> _Stored data entries_
..............................
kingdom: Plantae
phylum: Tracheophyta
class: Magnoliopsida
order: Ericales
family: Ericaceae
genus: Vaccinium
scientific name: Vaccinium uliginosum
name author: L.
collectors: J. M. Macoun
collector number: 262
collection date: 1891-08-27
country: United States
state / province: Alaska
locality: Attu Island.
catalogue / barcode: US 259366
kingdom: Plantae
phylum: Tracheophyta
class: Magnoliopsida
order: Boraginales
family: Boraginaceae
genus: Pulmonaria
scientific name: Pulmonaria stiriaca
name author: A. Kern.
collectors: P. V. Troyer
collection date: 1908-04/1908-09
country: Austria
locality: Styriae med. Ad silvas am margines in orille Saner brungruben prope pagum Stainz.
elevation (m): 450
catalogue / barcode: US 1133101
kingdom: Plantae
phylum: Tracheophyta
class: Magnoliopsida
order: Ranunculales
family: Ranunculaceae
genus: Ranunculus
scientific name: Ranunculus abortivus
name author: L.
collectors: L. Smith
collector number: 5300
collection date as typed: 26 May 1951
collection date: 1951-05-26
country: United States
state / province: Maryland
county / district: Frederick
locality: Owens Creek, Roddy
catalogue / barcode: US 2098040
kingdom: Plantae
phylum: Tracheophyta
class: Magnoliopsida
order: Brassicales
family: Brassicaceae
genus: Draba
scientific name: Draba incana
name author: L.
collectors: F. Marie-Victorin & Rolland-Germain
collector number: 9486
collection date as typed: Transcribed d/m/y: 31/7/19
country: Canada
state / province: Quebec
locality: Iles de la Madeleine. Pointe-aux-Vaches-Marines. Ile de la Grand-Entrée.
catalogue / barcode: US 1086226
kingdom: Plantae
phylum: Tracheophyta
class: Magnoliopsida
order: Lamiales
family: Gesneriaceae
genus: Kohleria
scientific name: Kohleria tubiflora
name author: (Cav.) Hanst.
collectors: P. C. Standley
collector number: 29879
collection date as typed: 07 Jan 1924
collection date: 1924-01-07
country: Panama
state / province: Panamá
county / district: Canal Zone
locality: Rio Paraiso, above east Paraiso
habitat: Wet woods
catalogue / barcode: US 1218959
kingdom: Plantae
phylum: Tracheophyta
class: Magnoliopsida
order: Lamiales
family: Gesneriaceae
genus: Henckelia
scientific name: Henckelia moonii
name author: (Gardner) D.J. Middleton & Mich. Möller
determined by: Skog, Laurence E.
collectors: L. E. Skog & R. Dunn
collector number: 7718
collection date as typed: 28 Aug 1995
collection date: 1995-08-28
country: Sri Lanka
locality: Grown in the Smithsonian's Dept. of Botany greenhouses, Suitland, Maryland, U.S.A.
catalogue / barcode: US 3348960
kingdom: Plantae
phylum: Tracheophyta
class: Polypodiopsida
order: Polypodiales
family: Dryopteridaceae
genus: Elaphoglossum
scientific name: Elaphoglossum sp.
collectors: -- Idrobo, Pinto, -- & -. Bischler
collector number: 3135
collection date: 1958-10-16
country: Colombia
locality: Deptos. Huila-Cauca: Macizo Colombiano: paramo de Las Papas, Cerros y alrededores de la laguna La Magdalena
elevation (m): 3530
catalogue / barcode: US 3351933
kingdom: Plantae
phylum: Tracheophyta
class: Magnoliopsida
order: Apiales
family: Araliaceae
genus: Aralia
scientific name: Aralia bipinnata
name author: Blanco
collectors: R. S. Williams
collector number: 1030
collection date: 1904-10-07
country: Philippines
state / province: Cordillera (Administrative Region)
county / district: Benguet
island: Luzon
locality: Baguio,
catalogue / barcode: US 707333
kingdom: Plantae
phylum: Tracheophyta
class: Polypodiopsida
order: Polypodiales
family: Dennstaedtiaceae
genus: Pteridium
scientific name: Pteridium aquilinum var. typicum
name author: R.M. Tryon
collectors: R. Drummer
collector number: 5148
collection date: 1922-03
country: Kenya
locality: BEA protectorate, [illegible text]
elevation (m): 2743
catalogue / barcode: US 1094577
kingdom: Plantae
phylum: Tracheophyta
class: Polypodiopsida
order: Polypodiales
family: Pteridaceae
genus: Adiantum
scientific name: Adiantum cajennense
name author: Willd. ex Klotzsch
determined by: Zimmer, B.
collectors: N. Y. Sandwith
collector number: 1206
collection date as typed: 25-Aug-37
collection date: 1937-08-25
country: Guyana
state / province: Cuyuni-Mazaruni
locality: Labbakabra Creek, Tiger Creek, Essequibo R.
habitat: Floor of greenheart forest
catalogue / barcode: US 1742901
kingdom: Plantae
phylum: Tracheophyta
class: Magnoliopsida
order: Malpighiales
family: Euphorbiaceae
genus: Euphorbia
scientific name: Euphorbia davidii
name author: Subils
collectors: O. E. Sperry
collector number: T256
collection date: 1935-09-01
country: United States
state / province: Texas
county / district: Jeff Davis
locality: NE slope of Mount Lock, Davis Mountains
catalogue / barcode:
..............................
> _Exercise details_
Render the lines of the items from the line with "locality: Styriae med." up to and including the line with "county / district: Frederick" as a Markdown table, leaving out blank lines. Use the column names Number and Record line.

> _Problem solution_
| Number | Record line |
|---|---|
| 1 | locality: Styriae med. Ad silvas am margines in orille Saner brungruben prope pagum Stainz. |
| 2 | elevation (m): 450 |
| 3 | catalogue / barcode: US 1133101 |
| 4 | kingdom: Plantae |
| 5 | phylum: Tracheophyta |
| 6 | class: Magnoliopsida |
| 7 | order: Ranunculales |
| 8 | family: Ranunculaceae |
| 9 | genus: Ranunculus |
| 10 | scientific name: Ranunculus abortivus |
| 11 | name author: L. |
| 12 | collectors: L. Smith |
| 13 | collector number: 5300 |
| 14 | collection date as typed: 26 May 1951 |
| 15 | collection date: 1951-05-26 |
| 16 | country: United States |
| 17 | state / province: Maryland |
| 18 | county / district: Frederick |